Following on from our last concert, which explored the German repertoire leading up to JS Bach, tonight’s concert looks at an equally prestigious composer, Josquin des Pres, and presents some of the music of the generation of composers who followed, and who were so influenced by him. Both of these giants of the western musical tradition provide us with a synthesis of cultural ideas and styles in circulation throughout Europe, but while Bach did so without leaving Germany, Josquin, like so many renaissance composers was widely travelled, working at some of the most prestigious courts in Europe.

It is not easy to ascribe a nationality to Josquin and very little is known about his life, but he is stylistically associated with a style known as Franco-Flemish. He was born around 1450, either in Belgium or France, and later studied in St Quentin with Ockeghem, a composer he admired all his life, and for whom he wrote his beautiful elegy Nymphes des Bois. The rest of his life was spent travelling, with periods in Italy, and positions ranging from singing in the Papal choir in Rome to holding the post of maestro di cappella at the court of Ferrara, as well as equally prestigious positions in France, where he died in 1521.

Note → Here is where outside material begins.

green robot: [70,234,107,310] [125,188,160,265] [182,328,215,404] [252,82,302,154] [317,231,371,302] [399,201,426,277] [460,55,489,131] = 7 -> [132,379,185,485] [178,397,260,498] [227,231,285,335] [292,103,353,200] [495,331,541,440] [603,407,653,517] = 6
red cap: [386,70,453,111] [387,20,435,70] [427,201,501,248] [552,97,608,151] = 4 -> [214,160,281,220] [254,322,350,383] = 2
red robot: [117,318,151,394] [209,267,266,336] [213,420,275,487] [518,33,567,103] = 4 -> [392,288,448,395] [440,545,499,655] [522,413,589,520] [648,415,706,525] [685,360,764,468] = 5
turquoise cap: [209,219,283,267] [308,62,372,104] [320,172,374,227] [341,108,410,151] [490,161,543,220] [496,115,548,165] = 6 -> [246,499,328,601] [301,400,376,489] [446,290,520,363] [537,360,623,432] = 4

Undoubtedly Josquin’s greatest significance musically was to establish a style that was truly international – bridging the gap between the angular, winding medieval style of northern Europe and the simpler, more homophonic and word centred music of the Italian renaissance. It is no surprise therefore that he was Martin Luther’s favourite composer. His attention to the detailed expression of every word in a deeply devotional manner clearly illustrated in Tu Solus qui facis mirabilia won him admiration throughout Europe.

The Missa Pange Lingua is probably his most famous and familiar mass. Based on the plainchant melody of the hymn of the same name, the cantus firmus can be heard throughout, passing from voice to voice rather than remaining in any one part. It is a mass that above all shows so many of Josquin’s compositional styles: sections moving in simple block chords, passages for just 2 or 3 voices, paired imitation, canonic writing and alternations between duple and triple metre. Every word is set in such a way that if it can’t be heard, it is certainly not the composer’s fault!

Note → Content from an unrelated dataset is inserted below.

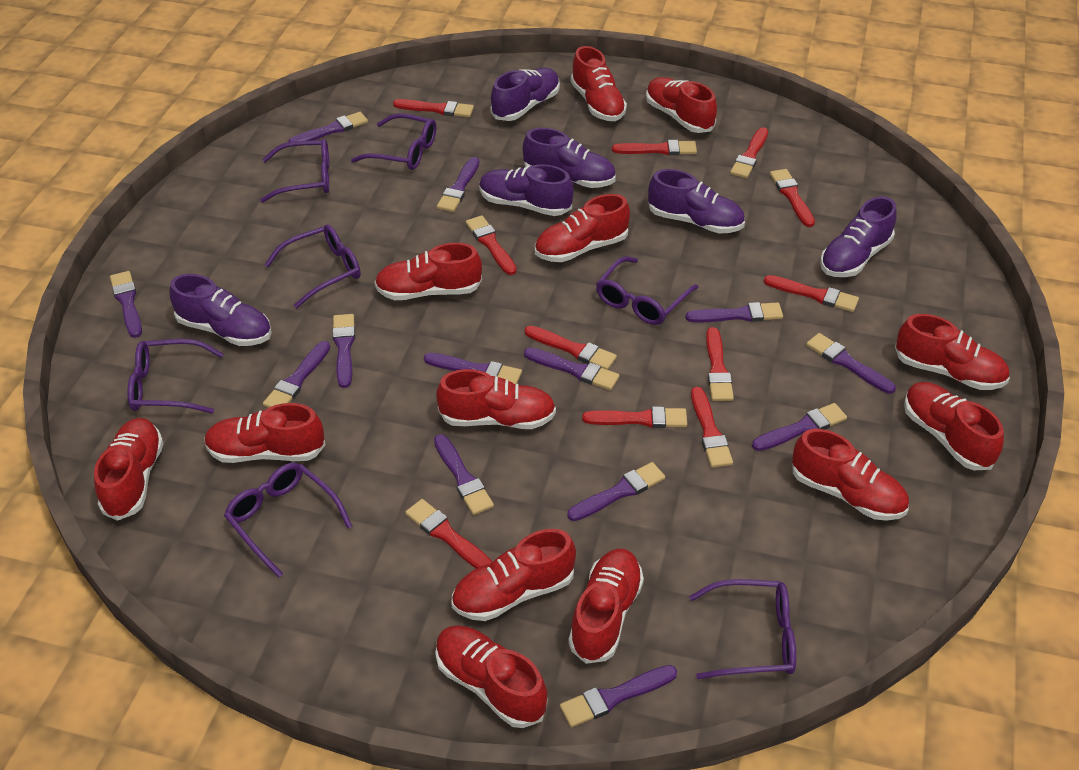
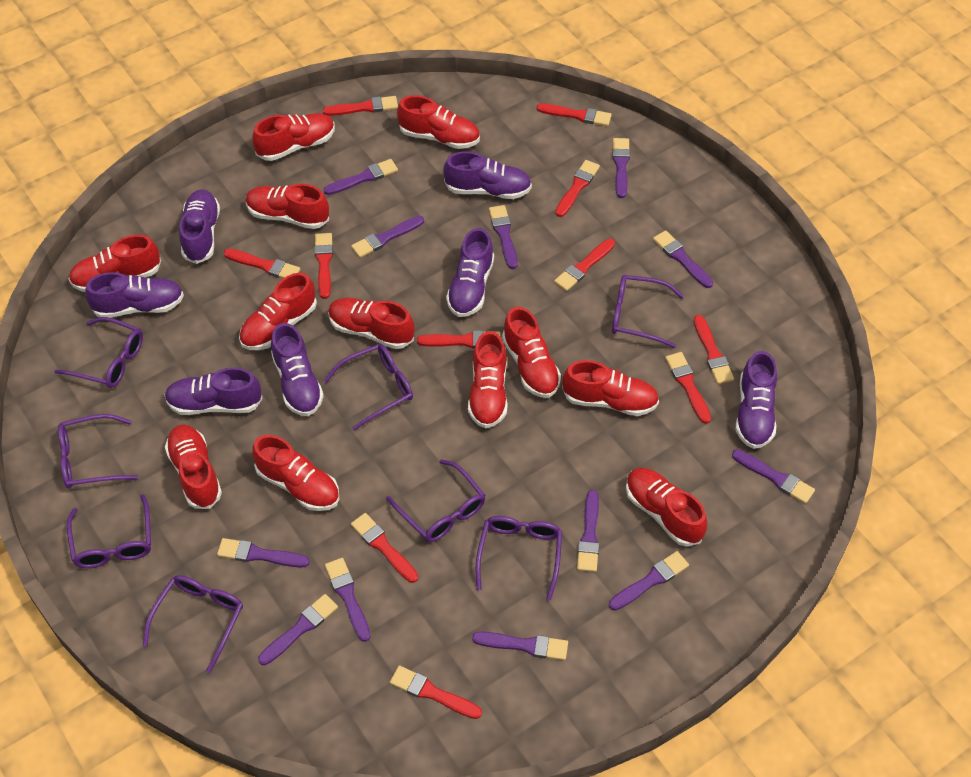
purple brush: [110,271,142,338] [263,341,330,408] [288,112,368,142] [332,314,355,388] [424,353,522,384] [434,434,494,515] [437,157,479,212] [524,347,620,390] [560,665,677,728] [567,462,665,521] [685,302,783,322] [752,403,847,451] [806,333,896,394] = 13 -> [217,538,310,567] [258,594,338,665] [324,159,398,195] [325,558,370,642] [351,216,424,258] [472,631,568,660] [489,205,518,269] [577,490,599,572] [609,551,689,611] [612,138,630,198] [653,230,713,288] [732,449,815,504] = 12
purple glasses: [127,339,223,414] [224,463,352,577] [260,139,329,203] [265,224,361,308] [351,113,436,170] [596,257,699,325] [689,579,796,679] = 7 -> [54,317,143,388] [58,414,138,488] [67,494,151,568] [143,575,243,673] [324,344,413,430] [386,459,485,542] [476,516,562,600] [612,275,684,348] = 8
purple shoe: [170,274,272,346] [479,164,573,216] [490,68,560,121] [523,128,616,188] [648,169,745,233] [820,196,897,277] = 6 -> [85,272,184,318] [164,367,263,415] [179,189,220,264] [271,323,324,416] [443,151,532,199] [446,228,494,317] [735,351,777,449] = 7
red shoe: [94,418,164,521] [204,403,326,463] [375,243,482,300] [435,625,548,728] [436,369,556,429] [451,529,576,621] [535,194,630,262] [568,549,644,664] [571,46,627,121] [646,77,717,133] [792,429,909,521] [895,314,1010,390] [904,382,1004,470] = 13 -> [69,235,161,292] [165,424,222,509] [239,273,317,350] [245,184,329,229] [252,113,335,161] [252,435,339,511] [328,298,415,349] [397,95,480,149] [468,331,508,428] [502,307,561,398] [562,360,659,416] [626,468,707,547] = 12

As the first composer to introduce recognisable fragments of melody passing from voice to voice he was also establishing what we now call imitative counterpoint – the core feature of the later music of Palestrina and Lassus. That way of writing pervades also the music of many composers who were influenced by Josquin: Brumel, Gombert, Mouton, Isaac and Senfl – to name but a few. In a short concert it is only possible to give a taste of Josquin’s massive influence, but we have included a few works actually based on his very music. Senfl’s Ave Maria is an ingenious reworking of the much shorter Ave Maria of Josquin, while Nicholas Gombert’s Mille Regrets takes fragments of the Josquin piece, which he develops even further in his 8 voice Lugebat David Absalom. Mouton’s Nesciens Mater captures beautifully the sublime meditative mood that was so often a hallmark of Josquin; long sinuous lines combined with clarity of texture. Our second elegy, O Mors inevitabilis, this time lamenting the death of Josquin also pays tribute to another aspect of his musical style: the construction of complex forms involving canons at different pitches.

We have chosen to end with a work by Orlandus Lassus, another composer of Northern birth who was well travelled in Europe and fluent in many languages and styles. His music illustrates perfectly the influence of Josquin in the following generation.